Data excerpts Block Start

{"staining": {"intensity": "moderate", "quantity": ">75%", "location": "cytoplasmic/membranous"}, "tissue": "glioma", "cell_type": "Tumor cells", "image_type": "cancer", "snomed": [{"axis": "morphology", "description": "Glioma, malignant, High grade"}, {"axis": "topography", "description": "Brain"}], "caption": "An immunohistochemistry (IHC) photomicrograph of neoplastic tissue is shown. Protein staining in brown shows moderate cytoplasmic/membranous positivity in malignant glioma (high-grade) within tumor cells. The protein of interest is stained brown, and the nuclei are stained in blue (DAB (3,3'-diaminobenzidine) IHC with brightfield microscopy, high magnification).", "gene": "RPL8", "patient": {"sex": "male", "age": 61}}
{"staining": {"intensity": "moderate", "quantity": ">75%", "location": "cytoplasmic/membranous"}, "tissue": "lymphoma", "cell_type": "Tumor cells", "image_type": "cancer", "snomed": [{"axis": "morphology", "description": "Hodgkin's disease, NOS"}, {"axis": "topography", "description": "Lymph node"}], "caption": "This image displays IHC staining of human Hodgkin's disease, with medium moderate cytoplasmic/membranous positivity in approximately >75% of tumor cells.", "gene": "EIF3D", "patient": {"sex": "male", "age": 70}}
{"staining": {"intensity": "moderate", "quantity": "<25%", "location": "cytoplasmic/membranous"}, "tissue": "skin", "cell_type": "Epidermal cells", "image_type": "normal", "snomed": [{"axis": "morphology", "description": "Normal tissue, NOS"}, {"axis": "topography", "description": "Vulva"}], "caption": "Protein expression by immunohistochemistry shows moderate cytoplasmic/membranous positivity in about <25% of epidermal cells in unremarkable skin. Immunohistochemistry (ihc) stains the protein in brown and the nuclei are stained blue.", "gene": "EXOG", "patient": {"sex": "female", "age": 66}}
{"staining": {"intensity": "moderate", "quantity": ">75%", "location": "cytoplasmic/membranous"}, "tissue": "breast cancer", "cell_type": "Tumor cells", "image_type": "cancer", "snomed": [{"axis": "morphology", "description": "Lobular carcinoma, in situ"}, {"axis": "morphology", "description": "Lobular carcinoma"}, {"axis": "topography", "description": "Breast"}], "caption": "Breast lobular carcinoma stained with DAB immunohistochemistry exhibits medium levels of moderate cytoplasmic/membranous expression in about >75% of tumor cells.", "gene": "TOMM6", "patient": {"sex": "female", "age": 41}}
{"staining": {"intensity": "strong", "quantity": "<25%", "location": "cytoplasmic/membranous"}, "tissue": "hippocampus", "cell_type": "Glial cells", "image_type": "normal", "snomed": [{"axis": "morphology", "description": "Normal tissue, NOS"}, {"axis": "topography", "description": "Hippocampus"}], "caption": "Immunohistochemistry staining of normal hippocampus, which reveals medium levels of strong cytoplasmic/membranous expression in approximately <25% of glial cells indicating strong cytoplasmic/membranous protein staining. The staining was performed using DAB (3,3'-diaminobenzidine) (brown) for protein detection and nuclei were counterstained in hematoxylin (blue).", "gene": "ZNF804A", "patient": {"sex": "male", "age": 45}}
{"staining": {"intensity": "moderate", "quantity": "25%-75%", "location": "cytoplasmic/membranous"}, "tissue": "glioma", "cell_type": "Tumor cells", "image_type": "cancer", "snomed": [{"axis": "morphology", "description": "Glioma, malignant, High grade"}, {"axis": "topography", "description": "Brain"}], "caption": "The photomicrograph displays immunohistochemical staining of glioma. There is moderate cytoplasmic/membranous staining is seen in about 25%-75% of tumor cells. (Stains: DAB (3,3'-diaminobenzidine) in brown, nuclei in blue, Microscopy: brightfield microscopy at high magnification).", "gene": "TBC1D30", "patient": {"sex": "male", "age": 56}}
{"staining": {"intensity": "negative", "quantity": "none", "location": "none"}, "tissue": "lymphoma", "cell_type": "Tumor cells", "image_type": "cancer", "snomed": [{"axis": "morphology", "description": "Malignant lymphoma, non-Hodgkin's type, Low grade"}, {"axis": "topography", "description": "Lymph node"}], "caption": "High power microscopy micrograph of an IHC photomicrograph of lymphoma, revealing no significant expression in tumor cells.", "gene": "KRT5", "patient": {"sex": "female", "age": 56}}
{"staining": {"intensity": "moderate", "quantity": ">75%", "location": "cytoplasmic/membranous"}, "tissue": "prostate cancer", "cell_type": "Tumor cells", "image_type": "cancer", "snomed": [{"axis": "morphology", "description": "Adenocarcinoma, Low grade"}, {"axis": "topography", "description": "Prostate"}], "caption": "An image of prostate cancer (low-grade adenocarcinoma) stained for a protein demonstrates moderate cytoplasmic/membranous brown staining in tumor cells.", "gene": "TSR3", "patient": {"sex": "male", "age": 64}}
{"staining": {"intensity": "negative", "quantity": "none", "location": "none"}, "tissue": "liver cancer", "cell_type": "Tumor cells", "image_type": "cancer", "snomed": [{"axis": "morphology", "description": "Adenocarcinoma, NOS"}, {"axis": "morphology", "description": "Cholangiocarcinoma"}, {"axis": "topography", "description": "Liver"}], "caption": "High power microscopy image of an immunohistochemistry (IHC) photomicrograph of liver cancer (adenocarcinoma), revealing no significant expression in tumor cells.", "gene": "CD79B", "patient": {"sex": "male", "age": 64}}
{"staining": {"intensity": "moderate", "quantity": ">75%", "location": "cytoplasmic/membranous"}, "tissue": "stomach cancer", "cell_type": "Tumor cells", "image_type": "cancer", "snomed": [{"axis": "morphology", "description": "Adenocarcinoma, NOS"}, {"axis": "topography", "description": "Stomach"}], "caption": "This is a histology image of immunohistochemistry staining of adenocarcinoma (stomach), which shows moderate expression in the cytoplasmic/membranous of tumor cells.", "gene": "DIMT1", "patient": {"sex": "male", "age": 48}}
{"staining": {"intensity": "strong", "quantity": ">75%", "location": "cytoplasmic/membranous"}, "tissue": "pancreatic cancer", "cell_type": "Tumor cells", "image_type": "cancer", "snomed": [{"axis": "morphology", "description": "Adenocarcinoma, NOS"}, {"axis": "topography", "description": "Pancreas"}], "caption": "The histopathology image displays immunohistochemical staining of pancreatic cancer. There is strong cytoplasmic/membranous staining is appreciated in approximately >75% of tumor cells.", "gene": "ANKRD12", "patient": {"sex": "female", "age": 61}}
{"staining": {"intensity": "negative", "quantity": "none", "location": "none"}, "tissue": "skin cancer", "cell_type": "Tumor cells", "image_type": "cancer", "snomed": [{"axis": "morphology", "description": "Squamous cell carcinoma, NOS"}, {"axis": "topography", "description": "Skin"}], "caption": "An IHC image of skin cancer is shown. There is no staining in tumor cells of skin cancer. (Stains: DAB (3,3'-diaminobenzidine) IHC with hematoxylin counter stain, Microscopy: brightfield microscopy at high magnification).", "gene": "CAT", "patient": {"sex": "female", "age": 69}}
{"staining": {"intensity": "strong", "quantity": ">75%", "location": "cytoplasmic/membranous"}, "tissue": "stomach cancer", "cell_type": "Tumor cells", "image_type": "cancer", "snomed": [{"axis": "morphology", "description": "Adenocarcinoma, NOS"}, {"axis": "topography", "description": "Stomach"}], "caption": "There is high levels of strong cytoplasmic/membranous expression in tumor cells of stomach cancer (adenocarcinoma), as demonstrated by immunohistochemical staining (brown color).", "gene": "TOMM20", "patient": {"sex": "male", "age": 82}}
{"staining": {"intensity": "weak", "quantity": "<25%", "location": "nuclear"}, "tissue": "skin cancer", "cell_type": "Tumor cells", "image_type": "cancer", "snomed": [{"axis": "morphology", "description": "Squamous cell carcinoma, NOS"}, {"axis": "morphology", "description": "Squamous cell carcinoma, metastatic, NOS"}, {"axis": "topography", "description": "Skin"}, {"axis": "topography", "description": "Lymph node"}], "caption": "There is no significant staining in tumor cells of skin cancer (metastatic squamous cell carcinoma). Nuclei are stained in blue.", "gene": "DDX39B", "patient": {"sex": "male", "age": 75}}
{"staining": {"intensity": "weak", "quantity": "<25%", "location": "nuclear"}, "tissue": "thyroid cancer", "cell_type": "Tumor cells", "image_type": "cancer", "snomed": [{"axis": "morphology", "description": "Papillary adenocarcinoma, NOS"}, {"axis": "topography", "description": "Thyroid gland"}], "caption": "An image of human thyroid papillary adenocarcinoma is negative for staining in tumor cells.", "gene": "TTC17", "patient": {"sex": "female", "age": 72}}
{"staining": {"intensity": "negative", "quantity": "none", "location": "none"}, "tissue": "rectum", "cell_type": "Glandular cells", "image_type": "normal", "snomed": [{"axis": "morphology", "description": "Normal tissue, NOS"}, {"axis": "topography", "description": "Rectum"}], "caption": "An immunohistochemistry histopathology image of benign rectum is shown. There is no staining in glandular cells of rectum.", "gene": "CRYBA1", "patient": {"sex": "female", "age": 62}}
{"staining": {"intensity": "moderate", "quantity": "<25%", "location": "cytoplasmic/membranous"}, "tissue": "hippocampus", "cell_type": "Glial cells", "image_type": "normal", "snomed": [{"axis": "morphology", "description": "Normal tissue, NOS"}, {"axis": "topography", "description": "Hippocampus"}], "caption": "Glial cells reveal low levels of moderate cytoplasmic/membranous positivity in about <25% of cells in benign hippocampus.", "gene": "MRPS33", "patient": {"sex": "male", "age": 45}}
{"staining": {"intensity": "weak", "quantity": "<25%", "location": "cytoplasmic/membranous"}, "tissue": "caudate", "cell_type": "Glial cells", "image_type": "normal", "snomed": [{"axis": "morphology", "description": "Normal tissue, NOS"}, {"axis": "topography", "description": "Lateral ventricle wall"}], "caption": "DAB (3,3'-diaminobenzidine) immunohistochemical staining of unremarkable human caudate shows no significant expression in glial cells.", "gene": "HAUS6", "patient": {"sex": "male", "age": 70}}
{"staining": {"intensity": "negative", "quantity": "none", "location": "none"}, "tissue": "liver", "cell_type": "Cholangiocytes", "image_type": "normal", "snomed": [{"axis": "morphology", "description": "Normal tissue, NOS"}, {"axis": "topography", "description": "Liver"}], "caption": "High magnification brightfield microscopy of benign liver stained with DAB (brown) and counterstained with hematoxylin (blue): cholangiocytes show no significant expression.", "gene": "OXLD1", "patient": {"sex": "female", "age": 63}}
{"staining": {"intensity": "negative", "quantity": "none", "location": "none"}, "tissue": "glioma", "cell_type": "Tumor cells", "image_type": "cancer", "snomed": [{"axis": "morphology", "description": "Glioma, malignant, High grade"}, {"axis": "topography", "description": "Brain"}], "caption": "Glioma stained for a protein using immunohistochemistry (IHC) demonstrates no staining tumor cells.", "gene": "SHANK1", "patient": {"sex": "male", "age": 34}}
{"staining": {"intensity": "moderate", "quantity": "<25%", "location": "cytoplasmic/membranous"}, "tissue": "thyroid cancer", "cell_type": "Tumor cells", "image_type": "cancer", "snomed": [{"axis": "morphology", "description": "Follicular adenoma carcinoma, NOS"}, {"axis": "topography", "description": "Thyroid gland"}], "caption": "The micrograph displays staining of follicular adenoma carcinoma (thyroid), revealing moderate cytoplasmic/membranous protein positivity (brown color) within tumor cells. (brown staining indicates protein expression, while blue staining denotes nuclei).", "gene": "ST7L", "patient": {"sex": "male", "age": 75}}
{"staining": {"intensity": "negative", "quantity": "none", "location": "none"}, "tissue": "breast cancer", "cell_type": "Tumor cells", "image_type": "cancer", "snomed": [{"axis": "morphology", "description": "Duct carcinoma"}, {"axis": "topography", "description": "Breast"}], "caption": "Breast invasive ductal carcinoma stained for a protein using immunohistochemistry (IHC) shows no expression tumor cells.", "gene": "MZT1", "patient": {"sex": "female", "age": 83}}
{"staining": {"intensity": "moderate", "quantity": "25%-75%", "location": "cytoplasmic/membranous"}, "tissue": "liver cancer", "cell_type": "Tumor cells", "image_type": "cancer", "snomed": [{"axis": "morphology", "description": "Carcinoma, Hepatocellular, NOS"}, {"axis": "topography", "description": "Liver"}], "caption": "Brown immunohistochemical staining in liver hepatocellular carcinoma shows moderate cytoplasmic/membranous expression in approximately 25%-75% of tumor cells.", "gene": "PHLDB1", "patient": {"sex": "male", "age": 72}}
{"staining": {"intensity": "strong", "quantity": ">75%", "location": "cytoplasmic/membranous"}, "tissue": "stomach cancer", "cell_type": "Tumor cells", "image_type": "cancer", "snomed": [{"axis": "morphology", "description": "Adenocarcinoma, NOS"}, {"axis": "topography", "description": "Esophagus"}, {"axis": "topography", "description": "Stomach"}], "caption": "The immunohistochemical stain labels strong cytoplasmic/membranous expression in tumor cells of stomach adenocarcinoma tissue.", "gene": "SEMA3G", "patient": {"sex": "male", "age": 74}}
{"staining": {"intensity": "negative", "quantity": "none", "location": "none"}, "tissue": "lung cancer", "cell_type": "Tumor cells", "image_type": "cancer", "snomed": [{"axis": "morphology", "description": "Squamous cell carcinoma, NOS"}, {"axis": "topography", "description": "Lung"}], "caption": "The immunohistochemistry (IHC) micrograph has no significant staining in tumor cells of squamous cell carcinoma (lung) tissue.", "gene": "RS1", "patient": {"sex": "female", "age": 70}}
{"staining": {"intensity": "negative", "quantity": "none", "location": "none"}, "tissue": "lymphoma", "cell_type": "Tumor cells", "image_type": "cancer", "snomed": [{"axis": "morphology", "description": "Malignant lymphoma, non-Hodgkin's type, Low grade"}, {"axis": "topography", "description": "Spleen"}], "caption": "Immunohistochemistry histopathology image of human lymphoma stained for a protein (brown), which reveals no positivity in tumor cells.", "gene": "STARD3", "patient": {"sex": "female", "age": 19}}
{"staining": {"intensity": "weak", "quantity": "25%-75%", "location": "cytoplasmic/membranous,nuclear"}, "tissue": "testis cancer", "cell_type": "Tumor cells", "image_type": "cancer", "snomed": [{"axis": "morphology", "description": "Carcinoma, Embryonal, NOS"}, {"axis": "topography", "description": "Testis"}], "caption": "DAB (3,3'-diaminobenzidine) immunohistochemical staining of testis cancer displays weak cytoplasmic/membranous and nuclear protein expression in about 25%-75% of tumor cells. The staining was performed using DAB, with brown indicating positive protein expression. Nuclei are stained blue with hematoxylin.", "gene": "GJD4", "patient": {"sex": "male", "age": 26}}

Data excerpts Block End

### [What the exercise asks]
Say only how many lines above contain "Liver", with no other words.

### [Reply to the task]
3